33. On the other hand, what may render the success of an appeal nugatory must be considered within the circumstance of each particular case. Long delay and inconvenience in for example recovering money which has already been paid out is a relevant consideration (See Reliance Bank Ltd Vs. Norlake Investments Ltd (2002) 1 E.A. 232, and Nation Media Group and Others Vs. John Joseph Kamotho & 3 others Case No. Nai. 108/2000. In The Standard Bank Ltd Vs. G.N. Kagia T/A Kagia & Co. Advocates Civil Appl. No. Nai. 193/2003 the Court of Appeal stated:

“If the Applicant’s appeal ultimately succeeds, either wholly or partially, such success will not be totally effectual if the Applicant will not easily recover the money it paid and if it has to institute other Civil proceedings to recover the money such an eventually should in the interest of justice be taken into account.”

34. The Respondent merely stated that if stay is not granted, the appeal shall be rendered nugatory. It was not demonstrated how the appeal if successful would be rendered nugatory. Furthermore, the application for stay of proceedings, as correctly pointed out by the exparte applicants Counsel, was filed 92 days after the orders of 16. 10. 2017 and nearly one year after the orders of NTSC were issued on 22. 2.2017. Stay orders are discretionary orders, if the Respondent was dissatisfied with the proceedings which gave rise to the NTSC orders, it could not have waited all that long to file an application for stay of proceedings generally as opposed to seeking to stay a specific order which, if enforced would adversely affect the outcome of the intended appeal and thereby render it a pious explorer in the Judicial process.

35. Delay defeats equity. The Applicant to these Judicial Review proceedings has waited since 2004 for Justice. Justice delayed is justice denied. The Respondent has on the other hand been looking for every opportunity to evade settling decree of this Court which was issued on the basis of consent of both parties in 2008, 4th April 2008, to be specific. Surely, that decree could not have lapsed even assuming that there was no action or steps taken by the Applicant to enforce it between 4. 4.2008 and 22. 2.2017 when the NTSC was issued against the CEC – Finance.

36. The CEC was ordered to appear before the Court to show cause why contempt proceedings should not be commenced against him or further for failure to honour the decree of the Court. Instead of obeying that order of the Court, the respondent came up with a Preliminary Objection which was dismissed on 16. 10. 2017 and they took their sweet time from 22. 2.2017, and later 16. 10. 2017 before purporting to seek stay of these proceedings pending appeal.

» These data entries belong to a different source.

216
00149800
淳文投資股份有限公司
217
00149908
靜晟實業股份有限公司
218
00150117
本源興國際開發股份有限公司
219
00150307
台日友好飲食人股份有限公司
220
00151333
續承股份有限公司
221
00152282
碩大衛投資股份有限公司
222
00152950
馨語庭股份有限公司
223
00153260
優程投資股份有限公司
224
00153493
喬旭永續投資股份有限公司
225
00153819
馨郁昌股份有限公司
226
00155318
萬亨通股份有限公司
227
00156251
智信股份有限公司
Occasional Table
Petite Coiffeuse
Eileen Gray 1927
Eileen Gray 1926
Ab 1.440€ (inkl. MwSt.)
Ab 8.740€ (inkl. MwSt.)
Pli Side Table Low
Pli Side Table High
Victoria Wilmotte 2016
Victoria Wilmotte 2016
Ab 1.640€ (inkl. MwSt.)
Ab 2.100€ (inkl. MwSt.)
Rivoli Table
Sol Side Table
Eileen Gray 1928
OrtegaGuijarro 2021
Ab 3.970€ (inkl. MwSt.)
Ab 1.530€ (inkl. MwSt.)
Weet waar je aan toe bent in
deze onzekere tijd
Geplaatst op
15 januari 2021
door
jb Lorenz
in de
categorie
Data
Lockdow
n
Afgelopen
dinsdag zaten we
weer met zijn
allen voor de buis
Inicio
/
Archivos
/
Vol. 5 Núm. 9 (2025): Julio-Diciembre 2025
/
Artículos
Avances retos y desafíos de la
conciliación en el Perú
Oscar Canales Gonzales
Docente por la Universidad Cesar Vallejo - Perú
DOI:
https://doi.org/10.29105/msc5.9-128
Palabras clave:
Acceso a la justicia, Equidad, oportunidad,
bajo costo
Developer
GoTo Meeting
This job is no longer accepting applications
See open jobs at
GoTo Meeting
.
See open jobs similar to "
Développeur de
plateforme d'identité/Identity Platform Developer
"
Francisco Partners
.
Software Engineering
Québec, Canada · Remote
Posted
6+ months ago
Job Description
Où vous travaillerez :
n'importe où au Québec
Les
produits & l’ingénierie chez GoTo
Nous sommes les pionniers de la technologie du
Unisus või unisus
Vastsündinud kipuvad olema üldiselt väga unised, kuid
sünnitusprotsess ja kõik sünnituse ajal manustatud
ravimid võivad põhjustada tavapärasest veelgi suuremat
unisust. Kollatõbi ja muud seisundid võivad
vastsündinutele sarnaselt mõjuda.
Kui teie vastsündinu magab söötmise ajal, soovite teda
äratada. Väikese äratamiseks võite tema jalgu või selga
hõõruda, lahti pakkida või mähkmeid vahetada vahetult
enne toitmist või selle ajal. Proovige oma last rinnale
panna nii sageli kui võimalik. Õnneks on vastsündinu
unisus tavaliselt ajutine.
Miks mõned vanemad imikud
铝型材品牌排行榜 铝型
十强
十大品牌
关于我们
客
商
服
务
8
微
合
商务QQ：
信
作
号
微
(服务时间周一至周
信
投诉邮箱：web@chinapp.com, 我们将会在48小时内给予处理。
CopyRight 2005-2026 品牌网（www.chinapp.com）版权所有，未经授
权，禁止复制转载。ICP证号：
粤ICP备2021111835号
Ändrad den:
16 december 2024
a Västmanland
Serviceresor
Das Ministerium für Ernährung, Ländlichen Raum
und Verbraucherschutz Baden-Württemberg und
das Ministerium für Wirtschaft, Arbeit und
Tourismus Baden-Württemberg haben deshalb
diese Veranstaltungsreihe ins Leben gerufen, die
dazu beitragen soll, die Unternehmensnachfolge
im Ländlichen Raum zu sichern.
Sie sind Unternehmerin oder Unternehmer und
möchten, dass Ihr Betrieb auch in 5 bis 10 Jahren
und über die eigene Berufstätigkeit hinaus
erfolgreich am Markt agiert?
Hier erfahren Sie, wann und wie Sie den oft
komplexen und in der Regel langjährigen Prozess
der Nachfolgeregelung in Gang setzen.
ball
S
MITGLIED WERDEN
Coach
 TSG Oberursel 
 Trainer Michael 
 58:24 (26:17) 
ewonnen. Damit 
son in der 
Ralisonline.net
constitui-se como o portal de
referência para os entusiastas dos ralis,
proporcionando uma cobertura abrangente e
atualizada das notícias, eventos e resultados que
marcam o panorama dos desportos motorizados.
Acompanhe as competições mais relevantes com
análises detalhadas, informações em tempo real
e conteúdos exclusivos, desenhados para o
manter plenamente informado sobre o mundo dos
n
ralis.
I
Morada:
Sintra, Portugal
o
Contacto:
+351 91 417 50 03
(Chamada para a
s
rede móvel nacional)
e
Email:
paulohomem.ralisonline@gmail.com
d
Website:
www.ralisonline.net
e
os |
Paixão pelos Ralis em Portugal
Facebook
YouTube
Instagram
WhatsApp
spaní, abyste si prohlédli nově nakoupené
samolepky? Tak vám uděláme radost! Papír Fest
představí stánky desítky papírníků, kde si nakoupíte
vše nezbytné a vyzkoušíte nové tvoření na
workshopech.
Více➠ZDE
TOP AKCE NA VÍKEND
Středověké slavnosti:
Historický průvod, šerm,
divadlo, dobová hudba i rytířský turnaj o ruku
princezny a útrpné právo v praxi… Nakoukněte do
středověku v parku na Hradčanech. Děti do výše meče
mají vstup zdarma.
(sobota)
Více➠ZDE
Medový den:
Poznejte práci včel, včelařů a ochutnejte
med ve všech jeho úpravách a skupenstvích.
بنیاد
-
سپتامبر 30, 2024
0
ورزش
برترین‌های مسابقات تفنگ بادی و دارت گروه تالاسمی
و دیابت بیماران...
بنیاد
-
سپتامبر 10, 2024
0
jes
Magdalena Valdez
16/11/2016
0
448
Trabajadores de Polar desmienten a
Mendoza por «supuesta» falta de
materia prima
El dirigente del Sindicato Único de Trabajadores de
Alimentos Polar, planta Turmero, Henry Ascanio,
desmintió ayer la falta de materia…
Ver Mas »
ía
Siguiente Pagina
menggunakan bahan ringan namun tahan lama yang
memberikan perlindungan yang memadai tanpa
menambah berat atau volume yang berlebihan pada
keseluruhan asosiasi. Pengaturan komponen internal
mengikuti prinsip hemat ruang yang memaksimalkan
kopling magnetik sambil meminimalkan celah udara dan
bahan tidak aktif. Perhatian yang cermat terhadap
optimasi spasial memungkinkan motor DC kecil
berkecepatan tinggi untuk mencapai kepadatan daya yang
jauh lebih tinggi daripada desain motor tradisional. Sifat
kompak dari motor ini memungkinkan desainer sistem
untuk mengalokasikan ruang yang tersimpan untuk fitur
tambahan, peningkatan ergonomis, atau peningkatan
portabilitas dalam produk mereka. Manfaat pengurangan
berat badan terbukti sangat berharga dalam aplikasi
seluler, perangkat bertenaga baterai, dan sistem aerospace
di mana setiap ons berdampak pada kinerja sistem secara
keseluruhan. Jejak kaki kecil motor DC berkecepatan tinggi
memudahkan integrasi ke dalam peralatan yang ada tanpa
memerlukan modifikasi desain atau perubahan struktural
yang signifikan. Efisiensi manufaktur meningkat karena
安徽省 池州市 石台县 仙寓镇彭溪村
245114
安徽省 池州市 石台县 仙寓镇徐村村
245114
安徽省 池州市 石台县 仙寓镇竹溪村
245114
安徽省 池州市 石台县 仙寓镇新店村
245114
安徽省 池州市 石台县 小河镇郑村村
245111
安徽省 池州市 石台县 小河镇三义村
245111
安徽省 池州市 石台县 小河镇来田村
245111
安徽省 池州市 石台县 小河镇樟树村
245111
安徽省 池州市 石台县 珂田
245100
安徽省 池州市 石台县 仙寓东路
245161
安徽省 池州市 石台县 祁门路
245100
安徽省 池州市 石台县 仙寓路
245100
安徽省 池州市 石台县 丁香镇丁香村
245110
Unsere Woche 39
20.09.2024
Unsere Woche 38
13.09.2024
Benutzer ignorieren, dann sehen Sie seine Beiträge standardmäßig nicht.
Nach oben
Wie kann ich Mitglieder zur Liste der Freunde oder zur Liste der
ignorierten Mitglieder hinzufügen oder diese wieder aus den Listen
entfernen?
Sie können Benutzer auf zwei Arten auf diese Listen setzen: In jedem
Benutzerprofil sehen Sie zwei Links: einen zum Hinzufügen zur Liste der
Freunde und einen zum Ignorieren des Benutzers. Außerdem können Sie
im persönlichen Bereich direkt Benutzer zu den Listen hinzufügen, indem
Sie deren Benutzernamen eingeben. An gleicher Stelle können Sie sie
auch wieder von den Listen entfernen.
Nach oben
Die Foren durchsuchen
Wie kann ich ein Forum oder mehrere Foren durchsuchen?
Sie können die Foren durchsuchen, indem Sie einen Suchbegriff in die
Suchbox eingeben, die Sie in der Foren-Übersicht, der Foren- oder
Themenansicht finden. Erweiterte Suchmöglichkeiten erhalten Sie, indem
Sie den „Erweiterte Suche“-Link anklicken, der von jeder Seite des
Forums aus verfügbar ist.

37. In my humble view, the Respondent is not deserving of the discretionary orders of this Court for stay of proceedings. It is interested in letting the Applicant continue holding a barren decree which was drawn by consent and which was partially settled leaving a significant amount due for settlement and despite further consents for settlement by instalment of Kshs one million (Kshs 1,000,000,000) every 1st day of the succeeding month until payment in full, the Respondent reneged and wants the Court to protect it against flouting of clear consent orders. This is a Court of Law that respects Rule of Law. To stay these proceedings as sought is in my view, to promote impunity and anarchy. Court orders must be obeyed first before a party can seek discretionary orders of the court.

38. This Court has no hesitation therefore in finding and holding that the Respondent is hell bent to frustrate the Applicant so that the latter does not reap its fruits of a valid judgment. The Respondent’s Application is brought in bad faith. It is intended to delay and deny Justice to the exparte Applicant and escalate costs which will be met by the public, regrettably, owing to accruing interest and costs. Such ill-conceived intentions cannot be enforced by this Court.

39. Accordingly, I find and hold that the Application for stay of proceedings pending appeal is devoid of merit. The same is hereby dismissed with costs to the exparte Applicant.

Dated, Signed and Delivered at Nairobi This 27th Day of September, 2018.